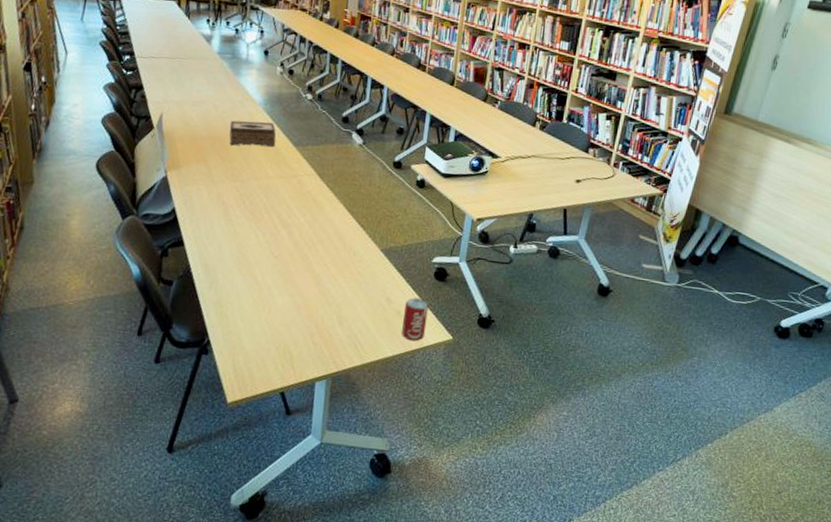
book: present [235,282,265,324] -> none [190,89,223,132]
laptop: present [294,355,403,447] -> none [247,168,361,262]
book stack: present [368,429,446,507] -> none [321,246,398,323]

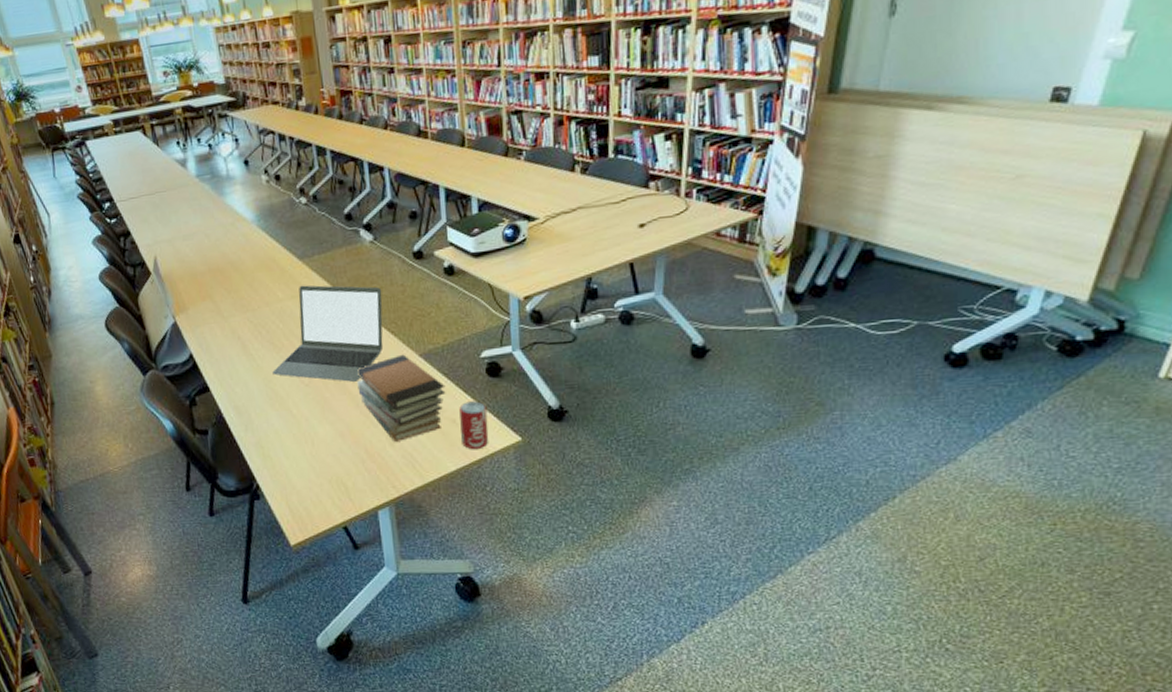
tissue box: present [229,120,277,147] -> none [226,239,279,274]
laptop: none [247,168,361,262] -> present [272,285,384,382]
book stack: none [321,246,398,323] -> present [357,354,446,442]

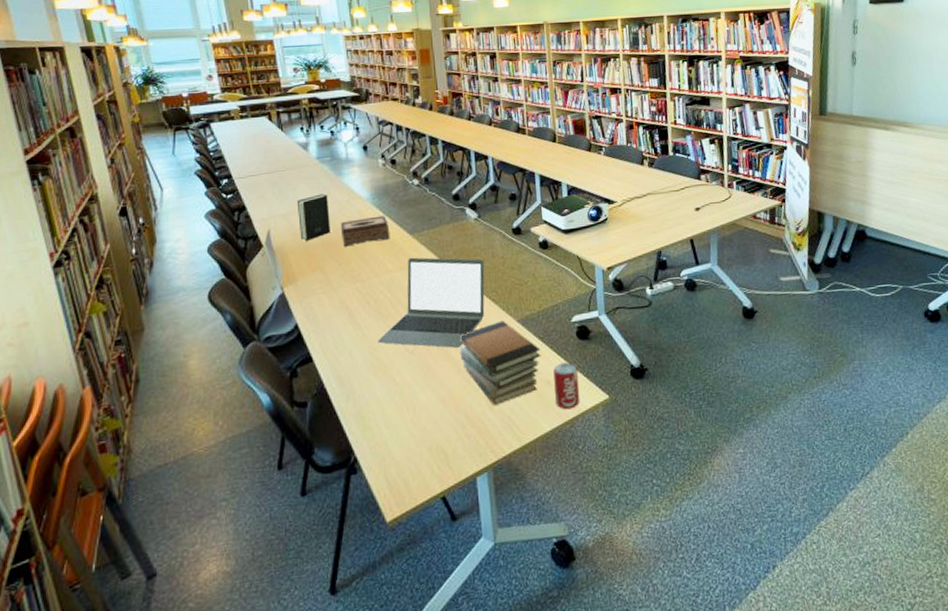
book: none [180,216,217,268] -> present [296,193,331,241]
tissue box: none [226,239,279,274] -> present [340,215,390,247]

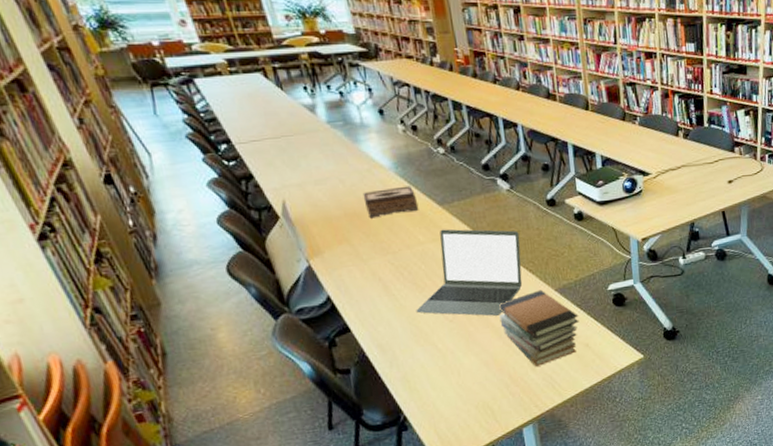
book: present [296,193,331,241] -> none [310,162,353,212]
beverage can: present [553,362,580,410] -> none [591,327,617,369]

= = = = =

**Requirement**
Give back an exact copy of only the lines from the one with "laptop: present [294,355,403,447]" through the final line of the material, both included. Pictures do not belong in it.

**Result**
laptop: present [294,355,403,447] -> none [247,168,361,262]
book stack: present [368,429,446,507] -> none [321,246,398,323]

tissue box: present [229,120,277,147] -> none [226,239,279,274]
laptop: none [247,168,361,262] -> present [272,285,384,382]
book stack: none [321,246,398,323] -> present [357,354,446,442]

book: none [180,216,217,268] -> present [296,193,331,241]
tissue box: none [226,239,279,274] -> present [340,215,390,247]

book: present [296,193,331,241] -> none [310,162,353,212]
beverage can: present [553,362,580,410] -> none [591,327,617,369]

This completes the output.